室友 妮基.法蘭齊 8049 2023-02-05
两天后,我下班回家,把撞歪的单车从挂钩取下仔细检查。我的爱车惨不忍睹,前轮变形,连转都不能转,前叉也弯了,链条垂在脚蹬周围。不过问题大概就仅止于此。我马上拆掉毁损的分叉杆,装进塑胶购物袋,骑车去艾塞克斯路,找我那开自行车行的朋友杰瑞。他想卖我碳素纤维的替代品,不过所费不赀,价钱比一整台单车还贵。 不是说别人会赔妳钱吗?他说。 她嘴巴上是这么说的。我说。 嗯,这样哦。他说。 我现在连向她要钱都有困难。 他看起来困惑不解,等我从架上挑了个阳春的分叉杆,他更是露出一脸哀伤。不过当我买了一个全新的车轮、一段链条以及一顶安全帽,他又顿时笑逐颜开。他好心要帮我组装,不过我只相信自己,不想让其他人碰我的单车,于是我把轮子跟分叉杆摇摇欲坠地放在坎贝尔借我的单车把手上,就这样左摇右晃地骑回家。

气候仍然温暖,阳光依旧普照,所以我将单车、新零件和我的工具摆在后院。我从脚蹬上拉开链条,将它从齿轮上拆下。我打算好好享受组装的乐趣。接着,我听到一个声音:需要帮忙吗? 原来是迈尔斯。他手拿一瓶啤酒,从厨房走出来,往达利欧保证会修理的摇晃长凳一坐。迈尔斯分好几集讲过一个他对机械或电子器材有多不擅长的冷笑话。那其实并非谦逊之辞:因为他在市中心上班,当个股票分析师,以致或多或少有些装腔作势,他自比为住在一架高人一等的飞机上,而我们其他人则做些通马桶、换保险丝的次等卑贱工作。 我可以帮妳拆下齿轮,他咧嘴笑道,它们需要重新校准。我可以调整链轮。妳的曲柄有点令人担心。 我不耐烦地打量他。你要碎碎念一整个晚上吗?
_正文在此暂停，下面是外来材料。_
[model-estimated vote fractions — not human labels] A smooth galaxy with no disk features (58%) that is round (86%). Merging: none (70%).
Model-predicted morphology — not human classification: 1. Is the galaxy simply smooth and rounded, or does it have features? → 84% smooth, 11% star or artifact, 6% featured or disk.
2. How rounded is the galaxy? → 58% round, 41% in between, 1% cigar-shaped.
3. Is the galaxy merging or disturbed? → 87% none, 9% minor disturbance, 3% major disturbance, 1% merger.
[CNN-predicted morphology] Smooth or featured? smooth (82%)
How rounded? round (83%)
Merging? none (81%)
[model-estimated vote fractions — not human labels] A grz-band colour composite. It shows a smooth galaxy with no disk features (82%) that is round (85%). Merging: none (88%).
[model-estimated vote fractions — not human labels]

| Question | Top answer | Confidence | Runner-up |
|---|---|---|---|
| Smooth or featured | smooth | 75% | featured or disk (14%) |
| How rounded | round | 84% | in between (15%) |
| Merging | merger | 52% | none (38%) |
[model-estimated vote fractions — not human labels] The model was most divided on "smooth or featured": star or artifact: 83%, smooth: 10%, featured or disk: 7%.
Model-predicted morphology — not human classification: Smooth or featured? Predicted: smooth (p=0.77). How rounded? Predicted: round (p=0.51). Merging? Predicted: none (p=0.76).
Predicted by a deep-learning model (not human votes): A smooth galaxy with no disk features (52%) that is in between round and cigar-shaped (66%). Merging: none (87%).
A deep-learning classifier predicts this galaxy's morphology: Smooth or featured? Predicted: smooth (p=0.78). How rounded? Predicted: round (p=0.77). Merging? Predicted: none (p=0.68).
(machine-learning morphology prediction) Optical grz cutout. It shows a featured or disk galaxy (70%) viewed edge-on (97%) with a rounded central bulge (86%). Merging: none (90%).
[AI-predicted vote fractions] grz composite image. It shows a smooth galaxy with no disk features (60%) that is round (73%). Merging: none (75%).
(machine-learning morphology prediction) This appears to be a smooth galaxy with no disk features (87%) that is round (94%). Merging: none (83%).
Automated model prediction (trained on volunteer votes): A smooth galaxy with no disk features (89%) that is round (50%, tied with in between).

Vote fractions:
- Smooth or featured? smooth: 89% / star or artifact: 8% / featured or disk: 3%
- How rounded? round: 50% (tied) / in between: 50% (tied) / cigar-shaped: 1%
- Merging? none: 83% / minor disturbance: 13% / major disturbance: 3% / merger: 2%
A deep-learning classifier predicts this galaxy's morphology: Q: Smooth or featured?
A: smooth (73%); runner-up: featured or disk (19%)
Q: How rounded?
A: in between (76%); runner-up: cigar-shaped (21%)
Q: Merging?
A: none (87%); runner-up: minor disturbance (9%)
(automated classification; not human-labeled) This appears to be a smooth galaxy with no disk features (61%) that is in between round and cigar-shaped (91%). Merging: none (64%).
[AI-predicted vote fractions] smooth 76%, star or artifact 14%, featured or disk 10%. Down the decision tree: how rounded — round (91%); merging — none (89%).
抱歉,他说,我只是喜欢看妳工作。妳看起来好他顿了一下,目不转睛地望着我。好能干。要喝啤酒吗? 等我组装完毕,会喝一瓶当作奖赏。 我安装分叉杆,不太情愿地让迈尔斯帮忙支撑它,以便我更换把手、顶盖、压缩螺栓以及龙头盖。 妳怎么能记得零件该装在哪里?他问我。 因为我有兴趣。我说。 我只在乎能否从甲地到乙地。而且最好是开车。 我们还有多少时间?我一边问,一边插入新车轮。 什么多少时间? 在你把我们赶出家门之前。 我没要把你们赶出家门。 好吧,在你要处置我们之前。 妳知道吗?迈尔斯轻声细语,仿佛在自言自语,有时我会想可能存在着另一个平行的宇宙。 我一度以为他在卖弄哲学,讨论量子物理学之类的玩意儿,于是对他皱起眉头。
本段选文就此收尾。